## TASK LIST:
[a] From the article on the Control Yuan's Sunflower movement report, reproduce the span between "The National Police" and "Sunflower movement found.", inclusive.
[b] Answer these questions from the article on the Control Yuan's Sunflower movement report:
(i) On what date did the clashes between demonstrators and police take place?
(ii) How many people were injured and later granted compensation after suing the government?
(iii) What did officers use to strike peaceful demonstrators in the head?
[c] Continue the article on the Control Yuan's Sunflower movement report from its last sentence.

## PASSAGE SHOWN:
┄┄┄┄┄┄┄┄┄┄┄┄┄┄┄┄┄┄┄┄

The National Police Agency (NPA) used excessive force to expel protesters, made untruthful statements about the number of injuries and shielded misconduct within its ranks, a new Control Yuan report on the government’s actions during the Sunflower movement found.
The Control Yuan probe into clashes between demonstrators and police in the early morning of March 24, 2014, found multiple agencies to be at fault, Control Yuan members Fan Sun-lu (范巽綠) and Shih Chin-fang (施錦芳) told a news conference in Taipei yesterday.
Corrective notices have been issued over the failures of the police agency, the Ministry of the Interior, the Executive Yuan, the Taipei District Prosecutors’ Office and the Taipei Police Department, they said.
Photo: Wang Yi-sung, Taipei Times
Senior police officials failed to thwart the improper use of force by police as they sought to remove protesters, which led to injuries of 15 people who later sued the government and were granted compensation, they said.
Police commanders were within range to observe that officers were using batons to strike peaceful demonstrators in the head, but did nothing, the Control Yuan members said, adding that interviews with victims allowed them to reconstruct the location of events.

┄┄┄┄┄┄┄┄┄┄┄┄┄┄┄┄┄┄┄┄

## GIVEN RECORDS:
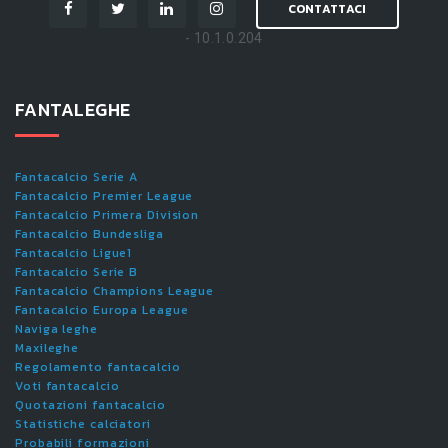
CONTATTACI
- 10.1.0.204
FANTALEGHE
Fantacalcio Serie A
Fantacalcio Premier League
Fantacalcio Primera Division
Fantacalcio Bundesliga
Fantacalcio Ligue1
Fantacalcio Serie B
Fantacalcio Champions League
Fantacalcio Europa League
Naviga leghe
Maxileghe
Regolamento fantacalcio
Voti fantacalcio
Quotazioni fantacalcio
Statistiche calciatori
Probabili formazioni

┄┄┄┄┄┄┄┄┄┄┄┄┄┄┄┄┄┄┄┄

## RESULTS:
[a]
The National Police Agency (NPA) used excessive force to expel protesters, made untruthful statements about the number of injuries and shielded misconduct within its ranks, a new Control Yuan report on the government’s actions during the Sunflower movement found.

[b]
(i) The early morning of March 24, 2014.
(ii) 15 people.
(iii) Batons.

[c]
Citing an example, they said that a 74-year-old man surnamed Chou (周) was struck by a water cannon and then beaten with batons, resulting in multiple fractures and internal bruising in the abdomen.
He died a year after the confrontation, they said.
Former NPA deputy director-general Tsai Cang-bo (蔡蒼柏) in 2020 told the Control Yuan that 42 members of the public and 191 police officers were injured during the clashes, they said.
Hospital records for that day showed that 166 people were admitted for injuries, including four with injuries that were deemed potentially life-threatening and 73 with urgent, but not life-threatening injuries, they said.
This means the number of injuries among members of the public was 3.95 times higher than Tsai claimed, they said, adding that no police officer was admitted to hospital after the clashes.
Then-NPA director-general Chen Chia-chin (陳家欽) in 2020 told Control Yuan member Lin Yu-jung (林郁容) that police commanders who made mistakes during the clashes had been disciplined, but the agency only reprimanded one SWAT team commander from Taipei, they said.
The agency continued to take no action against officers engaged in misconduct, they said.
The Taipei District Prosecutors’ Office and the police agency did not conduct a proper investigation into accusations of police brutality, they said, adding that a CD storing crucial video footage was rendered unreadable by mishandling or sabotage.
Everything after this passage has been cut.